**Task brief:**
Please retype all of the data below, word for word.

(Stored data entries)
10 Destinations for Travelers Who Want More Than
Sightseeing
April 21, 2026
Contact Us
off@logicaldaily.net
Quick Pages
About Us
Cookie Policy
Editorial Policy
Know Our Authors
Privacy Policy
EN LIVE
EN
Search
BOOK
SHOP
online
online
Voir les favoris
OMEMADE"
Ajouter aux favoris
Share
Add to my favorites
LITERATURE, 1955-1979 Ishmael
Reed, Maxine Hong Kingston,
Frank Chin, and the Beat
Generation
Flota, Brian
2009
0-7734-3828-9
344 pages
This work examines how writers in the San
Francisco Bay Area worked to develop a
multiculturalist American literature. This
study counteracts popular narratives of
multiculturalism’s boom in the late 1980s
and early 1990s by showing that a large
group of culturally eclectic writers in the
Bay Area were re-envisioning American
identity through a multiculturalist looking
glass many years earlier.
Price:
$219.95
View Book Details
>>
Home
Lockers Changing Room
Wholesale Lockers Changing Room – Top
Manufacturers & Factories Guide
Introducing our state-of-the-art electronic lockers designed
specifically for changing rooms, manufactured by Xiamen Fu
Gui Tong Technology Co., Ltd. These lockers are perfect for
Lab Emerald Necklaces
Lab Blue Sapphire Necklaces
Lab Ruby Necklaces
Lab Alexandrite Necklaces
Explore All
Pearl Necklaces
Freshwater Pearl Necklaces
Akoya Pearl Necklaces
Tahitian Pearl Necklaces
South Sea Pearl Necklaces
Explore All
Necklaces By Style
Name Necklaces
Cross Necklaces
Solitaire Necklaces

**Reply:**
10 Destinations for Travelers Who Want More Than
Sightseeing
April 21, 2026
Contact Us
off@logicaldaily.net
Quick Pages
About Us
Cookie Policy
Editorial Policy
Know Our Authors
Privacy Policy
EN LIVE
EN
Search
BOOK
SHOP
online
online
Voir les favoris
OMEMADE"
Ajouter aux favoris
Share
Add to my favorites
LITERATURE, 1955-1979 Ishmael
Reed, Maxine Hong Kingston,
Frank Chin, and the Beat
Generation
Flota, Brian
2009
0-7734-3828-9
344 pages
This work examines how writers in the San
Francisco Bay Area worked to develop a
multiculturalist American literature. This
study counteracts popular narratives of
multiculturalism’s boom in the late 1980s
and early 1990s by showing that a large
group of culturally eclectic writers in the
Bay Area were re-envisioning American
identity through a multiculturalist looking
glass many years earlier.
Price:
$219.95
View Book Details
>>
Home
Lockers Changing Room
Wholesale Lockers Changing Room – Top
Manufacturers & Factories Guide
Introducing our state-of-the-art electronic lockers designed
specifically for changing rooms, manufactured by Xiamen Fu
Gui Tong Technology Co., Ltd. These lockers are perfect for
Lab Emerald Necklaces
Lab Blue Sapphire Necklaces
Lab Ruby Necklaces
Lab Alexandrite Necklaces
Explore All
Pearl Necklaces
Freshwater Pearl Necklaces
Akoya Pearl Necklaces
Tahitian Pearl Necklaces
South Sea Pearl Necklaces
Explore All
Necklaces By Style
Name Necklaces
Cross Necklaces
Solitaire Necklaces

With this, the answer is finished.